MS: Getting back to your book Dancing the Fault – several of the poems are set in Northern California where you taught for a number of years. Do you miss that landscape?
JM: I do, in lots of ways. I had grown used to the constant mist of rain. When I was back in Portland for my daughter's wedding, I realized how much I missed walking around in the rain without a hat on. Just letting the rain be on my skin. I miss that climate a lot, and my friends, too. I was there for 13 years, except for holidays and summers, which I spent back here in Michigan. Dancing the Fault, for me, is a kind of book of migration – migrating back and forth between the ocean climate and redwoods and the Michigan landscape with its white pines and Lake Michigan and Superior and the Yellow Dog River.

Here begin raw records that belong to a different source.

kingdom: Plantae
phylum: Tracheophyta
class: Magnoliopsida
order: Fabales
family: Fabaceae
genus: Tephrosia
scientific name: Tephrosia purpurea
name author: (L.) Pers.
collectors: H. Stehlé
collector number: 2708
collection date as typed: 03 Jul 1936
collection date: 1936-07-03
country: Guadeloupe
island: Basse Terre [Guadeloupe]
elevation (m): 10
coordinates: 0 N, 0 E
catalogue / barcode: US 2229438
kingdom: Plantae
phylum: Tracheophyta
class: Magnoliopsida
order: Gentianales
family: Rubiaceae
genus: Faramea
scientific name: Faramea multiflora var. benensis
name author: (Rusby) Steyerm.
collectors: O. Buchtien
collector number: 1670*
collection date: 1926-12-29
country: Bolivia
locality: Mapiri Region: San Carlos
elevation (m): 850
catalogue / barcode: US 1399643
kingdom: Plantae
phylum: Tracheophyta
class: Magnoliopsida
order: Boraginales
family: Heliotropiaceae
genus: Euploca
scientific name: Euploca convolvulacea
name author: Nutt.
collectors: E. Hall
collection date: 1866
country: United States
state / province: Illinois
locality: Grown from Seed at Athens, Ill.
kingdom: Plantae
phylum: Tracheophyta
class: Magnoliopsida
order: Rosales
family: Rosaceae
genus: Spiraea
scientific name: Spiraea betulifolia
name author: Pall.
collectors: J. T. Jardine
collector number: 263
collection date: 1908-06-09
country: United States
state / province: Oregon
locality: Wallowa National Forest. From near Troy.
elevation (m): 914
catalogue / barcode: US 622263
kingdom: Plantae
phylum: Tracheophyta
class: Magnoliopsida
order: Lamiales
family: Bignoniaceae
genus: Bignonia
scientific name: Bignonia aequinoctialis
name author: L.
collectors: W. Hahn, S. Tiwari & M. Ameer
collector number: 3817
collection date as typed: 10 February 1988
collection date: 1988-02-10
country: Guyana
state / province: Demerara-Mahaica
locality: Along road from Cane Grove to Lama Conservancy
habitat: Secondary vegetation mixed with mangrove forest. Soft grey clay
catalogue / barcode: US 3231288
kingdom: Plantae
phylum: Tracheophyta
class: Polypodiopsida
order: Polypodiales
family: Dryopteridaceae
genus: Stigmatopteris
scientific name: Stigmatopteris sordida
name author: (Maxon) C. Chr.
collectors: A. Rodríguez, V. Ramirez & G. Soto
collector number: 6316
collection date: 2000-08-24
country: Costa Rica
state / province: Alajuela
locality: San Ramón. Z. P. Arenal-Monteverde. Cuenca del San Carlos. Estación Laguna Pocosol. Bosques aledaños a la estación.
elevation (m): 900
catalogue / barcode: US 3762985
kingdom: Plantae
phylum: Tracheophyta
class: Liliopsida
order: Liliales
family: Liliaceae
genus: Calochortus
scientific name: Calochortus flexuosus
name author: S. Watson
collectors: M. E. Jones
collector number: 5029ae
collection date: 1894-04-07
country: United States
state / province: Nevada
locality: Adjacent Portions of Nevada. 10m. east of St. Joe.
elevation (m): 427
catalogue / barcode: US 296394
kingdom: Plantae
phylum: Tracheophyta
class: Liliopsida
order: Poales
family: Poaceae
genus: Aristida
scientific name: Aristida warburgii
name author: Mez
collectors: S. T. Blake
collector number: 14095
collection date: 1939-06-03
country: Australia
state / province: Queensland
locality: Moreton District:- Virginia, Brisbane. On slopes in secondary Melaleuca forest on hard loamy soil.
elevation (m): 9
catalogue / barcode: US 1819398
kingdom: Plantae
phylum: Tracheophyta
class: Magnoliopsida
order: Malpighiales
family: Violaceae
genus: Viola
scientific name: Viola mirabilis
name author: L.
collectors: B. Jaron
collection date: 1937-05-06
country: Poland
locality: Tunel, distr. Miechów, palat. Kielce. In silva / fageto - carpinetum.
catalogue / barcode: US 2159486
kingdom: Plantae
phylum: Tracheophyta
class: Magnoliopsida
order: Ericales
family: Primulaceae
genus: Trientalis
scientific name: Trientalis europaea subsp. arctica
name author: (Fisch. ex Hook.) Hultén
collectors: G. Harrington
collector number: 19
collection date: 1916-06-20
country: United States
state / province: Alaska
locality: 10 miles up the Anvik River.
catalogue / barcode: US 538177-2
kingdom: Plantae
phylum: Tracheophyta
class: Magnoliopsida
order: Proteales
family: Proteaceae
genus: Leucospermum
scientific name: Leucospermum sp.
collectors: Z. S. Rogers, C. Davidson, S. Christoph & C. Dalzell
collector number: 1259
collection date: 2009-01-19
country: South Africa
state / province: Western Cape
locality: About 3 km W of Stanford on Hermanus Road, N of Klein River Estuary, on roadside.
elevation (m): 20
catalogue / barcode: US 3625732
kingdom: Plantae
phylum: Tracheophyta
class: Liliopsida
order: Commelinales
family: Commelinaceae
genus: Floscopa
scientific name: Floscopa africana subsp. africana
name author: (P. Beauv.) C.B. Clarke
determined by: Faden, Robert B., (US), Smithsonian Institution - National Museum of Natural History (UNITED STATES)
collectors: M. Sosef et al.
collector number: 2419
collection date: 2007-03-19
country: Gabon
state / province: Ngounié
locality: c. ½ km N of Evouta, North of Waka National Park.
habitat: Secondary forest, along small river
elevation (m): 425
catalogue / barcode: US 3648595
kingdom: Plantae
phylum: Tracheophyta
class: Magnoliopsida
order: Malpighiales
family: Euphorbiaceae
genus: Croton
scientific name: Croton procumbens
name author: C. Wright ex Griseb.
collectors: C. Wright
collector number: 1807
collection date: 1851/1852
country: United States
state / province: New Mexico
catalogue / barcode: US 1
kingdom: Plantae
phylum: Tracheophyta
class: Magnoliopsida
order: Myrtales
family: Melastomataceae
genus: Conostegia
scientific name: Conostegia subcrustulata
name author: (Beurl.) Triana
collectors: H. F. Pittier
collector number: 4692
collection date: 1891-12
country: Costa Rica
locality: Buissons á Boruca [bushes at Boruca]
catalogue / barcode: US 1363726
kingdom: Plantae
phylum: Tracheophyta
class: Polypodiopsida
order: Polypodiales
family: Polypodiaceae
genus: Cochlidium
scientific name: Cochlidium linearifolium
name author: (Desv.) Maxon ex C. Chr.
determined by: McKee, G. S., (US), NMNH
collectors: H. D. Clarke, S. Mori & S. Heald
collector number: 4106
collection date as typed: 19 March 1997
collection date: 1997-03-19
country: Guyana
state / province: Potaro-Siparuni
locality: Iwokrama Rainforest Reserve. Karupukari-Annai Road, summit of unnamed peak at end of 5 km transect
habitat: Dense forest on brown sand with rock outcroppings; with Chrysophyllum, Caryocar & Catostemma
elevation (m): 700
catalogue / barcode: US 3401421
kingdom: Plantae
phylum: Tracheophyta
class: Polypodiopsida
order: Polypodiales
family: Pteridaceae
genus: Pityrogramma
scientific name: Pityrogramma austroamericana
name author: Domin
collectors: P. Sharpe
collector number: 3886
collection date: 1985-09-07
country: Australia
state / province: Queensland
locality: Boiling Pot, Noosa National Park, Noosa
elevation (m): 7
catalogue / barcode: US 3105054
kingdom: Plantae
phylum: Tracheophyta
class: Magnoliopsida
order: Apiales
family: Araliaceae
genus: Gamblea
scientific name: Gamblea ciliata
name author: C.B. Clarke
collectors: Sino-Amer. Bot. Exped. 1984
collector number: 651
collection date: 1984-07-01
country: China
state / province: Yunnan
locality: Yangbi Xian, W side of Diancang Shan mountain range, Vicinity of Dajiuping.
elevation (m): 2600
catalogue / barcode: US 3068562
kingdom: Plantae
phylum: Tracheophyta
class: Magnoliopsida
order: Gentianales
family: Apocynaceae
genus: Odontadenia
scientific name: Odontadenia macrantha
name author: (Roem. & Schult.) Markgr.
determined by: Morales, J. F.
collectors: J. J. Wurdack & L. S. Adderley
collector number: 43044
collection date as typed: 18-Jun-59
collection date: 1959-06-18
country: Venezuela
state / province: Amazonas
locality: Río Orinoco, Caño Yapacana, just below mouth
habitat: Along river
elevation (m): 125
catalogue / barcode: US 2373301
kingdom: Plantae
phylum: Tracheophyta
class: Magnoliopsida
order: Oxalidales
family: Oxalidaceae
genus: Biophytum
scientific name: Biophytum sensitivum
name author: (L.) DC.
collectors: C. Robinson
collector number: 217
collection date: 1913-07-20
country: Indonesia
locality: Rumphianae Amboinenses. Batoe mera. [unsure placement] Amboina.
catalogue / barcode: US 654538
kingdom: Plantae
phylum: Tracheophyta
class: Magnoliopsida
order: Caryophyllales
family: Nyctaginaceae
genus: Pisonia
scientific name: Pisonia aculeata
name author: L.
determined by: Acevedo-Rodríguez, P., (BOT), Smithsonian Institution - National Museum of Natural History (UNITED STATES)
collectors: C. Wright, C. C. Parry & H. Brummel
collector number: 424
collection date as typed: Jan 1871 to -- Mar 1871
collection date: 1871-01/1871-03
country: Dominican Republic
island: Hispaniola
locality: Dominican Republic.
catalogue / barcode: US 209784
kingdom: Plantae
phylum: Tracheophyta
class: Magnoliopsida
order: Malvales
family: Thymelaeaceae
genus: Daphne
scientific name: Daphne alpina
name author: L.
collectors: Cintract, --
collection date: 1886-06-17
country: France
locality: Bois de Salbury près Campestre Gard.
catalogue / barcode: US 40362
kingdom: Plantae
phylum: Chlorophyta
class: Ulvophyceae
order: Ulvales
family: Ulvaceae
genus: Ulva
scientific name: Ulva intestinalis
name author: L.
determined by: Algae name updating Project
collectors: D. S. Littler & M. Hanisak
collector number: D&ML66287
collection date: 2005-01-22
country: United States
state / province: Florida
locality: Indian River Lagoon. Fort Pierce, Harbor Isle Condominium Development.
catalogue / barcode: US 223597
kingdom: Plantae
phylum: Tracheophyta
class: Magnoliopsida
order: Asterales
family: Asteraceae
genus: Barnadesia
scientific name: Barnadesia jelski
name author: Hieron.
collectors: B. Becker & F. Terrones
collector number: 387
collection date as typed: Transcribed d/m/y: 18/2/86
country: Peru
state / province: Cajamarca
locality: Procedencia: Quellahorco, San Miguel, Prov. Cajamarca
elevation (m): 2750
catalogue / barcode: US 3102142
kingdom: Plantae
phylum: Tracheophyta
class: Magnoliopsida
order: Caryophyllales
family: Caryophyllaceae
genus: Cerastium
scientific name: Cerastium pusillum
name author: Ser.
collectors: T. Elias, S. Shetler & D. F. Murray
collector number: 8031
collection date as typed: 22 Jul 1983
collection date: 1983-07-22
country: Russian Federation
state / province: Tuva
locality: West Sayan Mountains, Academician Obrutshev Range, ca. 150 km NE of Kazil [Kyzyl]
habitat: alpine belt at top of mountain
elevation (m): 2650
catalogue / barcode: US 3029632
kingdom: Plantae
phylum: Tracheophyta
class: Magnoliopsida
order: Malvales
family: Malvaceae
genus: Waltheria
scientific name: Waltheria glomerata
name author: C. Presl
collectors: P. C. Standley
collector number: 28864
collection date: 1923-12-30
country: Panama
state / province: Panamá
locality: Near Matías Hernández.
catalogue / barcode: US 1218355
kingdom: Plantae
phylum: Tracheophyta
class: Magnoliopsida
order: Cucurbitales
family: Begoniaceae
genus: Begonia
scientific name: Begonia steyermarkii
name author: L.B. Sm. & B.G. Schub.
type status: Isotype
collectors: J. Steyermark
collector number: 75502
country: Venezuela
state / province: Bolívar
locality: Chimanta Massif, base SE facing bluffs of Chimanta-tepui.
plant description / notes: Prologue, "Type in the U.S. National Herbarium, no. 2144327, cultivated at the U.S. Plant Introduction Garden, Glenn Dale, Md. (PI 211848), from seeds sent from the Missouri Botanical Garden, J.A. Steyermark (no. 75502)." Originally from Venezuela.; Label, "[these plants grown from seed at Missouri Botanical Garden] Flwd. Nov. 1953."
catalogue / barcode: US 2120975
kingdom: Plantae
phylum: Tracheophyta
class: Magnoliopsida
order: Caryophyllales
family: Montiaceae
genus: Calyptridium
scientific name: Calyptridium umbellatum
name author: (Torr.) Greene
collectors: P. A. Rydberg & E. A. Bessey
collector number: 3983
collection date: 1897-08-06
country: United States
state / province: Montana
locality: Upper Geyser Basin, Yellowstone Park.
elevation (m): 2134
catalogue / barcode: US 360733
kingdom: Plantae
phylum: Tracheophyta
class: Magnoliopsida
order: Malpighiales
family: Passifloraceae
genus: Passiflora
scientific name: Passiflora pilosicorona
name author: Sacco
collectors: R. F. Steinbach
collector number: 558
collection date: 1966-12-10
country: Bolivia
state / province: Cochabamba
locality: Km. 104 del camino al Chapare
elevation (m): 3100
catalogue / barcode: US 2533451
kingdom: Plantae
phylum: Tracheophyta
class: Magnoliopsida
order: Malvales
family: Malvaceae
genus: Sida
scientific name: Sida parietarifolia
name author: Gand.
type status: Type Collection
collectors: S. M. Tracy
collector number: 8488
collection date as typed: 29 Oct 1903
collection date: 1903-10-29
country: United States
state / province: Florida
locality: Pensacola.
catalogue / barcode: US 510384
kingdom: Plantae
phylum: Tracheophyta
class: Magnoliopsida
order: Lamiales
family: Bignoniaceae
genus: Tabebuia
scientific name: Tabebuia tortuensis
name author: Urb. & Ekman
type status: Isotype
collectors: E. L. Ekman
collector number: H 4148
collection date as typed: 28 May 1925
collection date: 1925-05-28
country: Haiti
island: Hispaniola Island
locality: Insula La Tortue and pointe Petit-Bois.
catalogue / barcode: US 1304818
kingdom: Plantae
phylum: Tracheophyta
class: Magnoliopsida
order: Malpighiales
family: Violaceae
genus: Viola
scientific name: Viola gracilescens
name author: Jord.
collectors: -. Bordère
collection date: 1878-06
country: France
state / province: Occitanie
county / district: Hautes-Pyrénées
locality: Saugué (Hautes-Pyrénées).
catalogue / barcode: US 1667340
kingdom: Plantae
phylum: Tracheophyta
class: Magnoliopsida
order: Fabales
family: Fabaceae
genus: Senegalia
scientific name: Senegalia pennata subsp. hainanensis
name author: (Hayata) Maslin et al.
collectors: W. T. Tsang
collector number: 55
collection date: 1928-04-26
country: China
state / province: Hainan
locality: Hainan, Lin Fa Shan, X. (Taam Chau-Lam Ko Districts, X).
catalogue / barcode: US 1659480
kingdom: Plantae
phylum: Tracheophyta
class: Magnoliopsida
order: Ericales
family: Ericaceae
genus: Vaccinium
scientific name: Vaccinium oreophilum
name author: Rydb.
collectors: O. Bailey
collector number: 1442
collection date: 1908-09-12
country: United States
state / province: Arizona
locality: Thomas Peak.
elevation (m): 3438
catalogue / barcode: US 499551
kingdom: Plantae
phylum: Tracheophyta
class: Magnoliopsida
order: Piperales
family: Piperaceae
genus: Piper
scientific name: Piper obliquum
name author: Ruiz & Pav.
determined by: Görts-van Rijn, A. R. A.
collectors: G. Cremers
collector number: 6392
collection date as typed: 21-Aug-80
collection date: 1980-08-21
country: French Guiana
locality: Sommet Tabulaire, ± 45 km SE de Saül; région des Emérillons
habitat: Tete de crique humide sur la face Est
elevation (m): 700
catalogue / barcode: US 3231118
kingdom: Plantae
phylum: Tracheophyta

After I returned to Michigan, I got interested in following the Sandhill Cranes. I became emotionally involved in their migration, in how they come to the Platte River each spring and spend a month to six weeks there before going on to the tundra. I became so involved that I did a three-month trip following the migrations. It became an odyssey across the country, starting from here in Michigan to the Platte in Nebraska, to eagles in Ogallala, to a bird sanctuary in Brigham City, Utah, near the Great Salt Lake where all those White Pelicans live. From there I went to the shore birds along the West Coast, through Northern California into Washington and British Columbia, and the Brant migration on Vancouver Island. All that time I was following the birds, I suppose, because I missed the migration pattern I had been in. I don't know how else to put it. I gave a poetry reading in Arcata, California, while I was there, and all I read were bird poems. I had enough bird poems to read for 45 minutes!
MS: It seems as though the two different landscapes, Michigan and California, become almost a single place within the poems.
JM: I believe that. Once the way has been internalized, it can be continued anywhere. It's as if those landscapes are members of the same family. It's all part of the same genealogy.
MS: I keep asking people if they have a great answer to a question they've never been asked in an interview.
JM: I don't know if this fits nor not, but… When we write poetry, which emerges from the personal, we're creating a personal mythology, yet when we do an interview we're not sure where the personal ends and the person creating the mythology begins. In poems like "Letters to My Daughters," the mother is, in a sense, me, but a "me" who takes on larger, wider proportions beyond my own little humdrum life. In a way, it's like having an idiot savant on your back that you're forced to drag around for your entire life, and you have to do whatever you must to nurture her so that she can do her work. Once I even had a dream where she was in the passenger seat of my car and I was driving her around!